Harper describes wanting a tight close-up on Jacobi and him whipping towards the camera to hiss his denouncement “I AM the Master!” What Graeme hadn’t planned was the way in which Jacobi’s pupils went coal black at the moment of the announcement: “To this day I don’t know how he did that.” A line from the director that just made the scene the more chilling.
But amongst the tales of coldness and fire, Harper also has stories of genuine warmth. He talks of filming the reunion between the Doctor and Rose – rudely interrupted by a Dalek – on a London street observed by onlookers, remembering that between shots Piper, Tennant and Catherine Tate made time to talk to the fans and onlookers. He recalls breaking the ice for Tate when see was new to the show by quoting the famous line of her foul-mouthed grandma character, causing her to remark: “Why didn’t anyone do that sooner?”
He also tells of his work on the Sarah-Jane Adventures with Elisabeth Sladen as the titular character and how she had concealed the illness that would eventually take her life from her co-stars and the show’s crew. Graeme’s story is a trip not just one through the history of Who, but that of the most formative of modern Television. His rise through he ranks, holding various jobs, learning his craft meticulously and imparting it with warmth and joy. The most heartening thing was the age range of the audience.

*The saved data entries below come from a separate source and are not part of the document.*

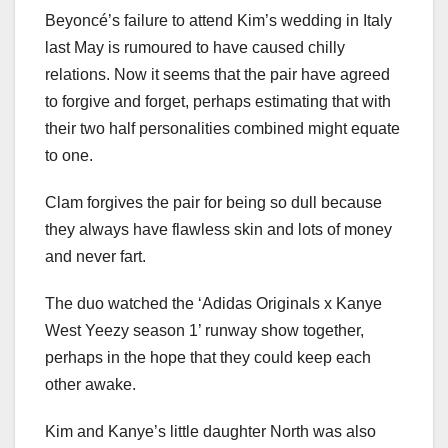
Beyoncé’s failure to attend Kim’s wedding in Italy
last May is rumoured to have caused chilly
relations. Now it seems that the pair have agreed
to forgive and forget, perhaps estimating that with
their two half personalities combined might equate
to one.
Clam forgives the pair for being so dull because
they always have flawless skin and lots of money
and never fart.
The duo watched the ‘Adidas Originals x Kanye
West Yeezy season 1’ runway show together,
perhaps in the hope that they could keep each
other awake.
Kim and Kanye’s little daughter North was also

There were the expected forty to fifty years olds – long in tooth enough to remember the Doctor’s mad, bullet peppered dance across Androzani. Twenty to thirty-year olds who felt the same exhilaration as the Doctor once again faced down the cold emotionless visage of the Cybermen, and also much younger onlookers whose hands shot up as quickly as any others during the question and answer session.
“What do you think of the girl Doctor?” The young lady asked Graeme. “I was worried at first, but I think Jodie is absolutely brilliant,” Graeme responds.
“She’s taken something from all those previous actors.” As he moves on to the next question, I spot the girl turn and smile to her mother. I realise that the show I love is assured for another generation.
There are kids out there that will seek out Caves, Resurrection, the Age of Steel and other shows just as I did and thus experience his work with fresh eyes. It also dawns on me how much emotion Harper has teased from me over the years. That’s some bloody director.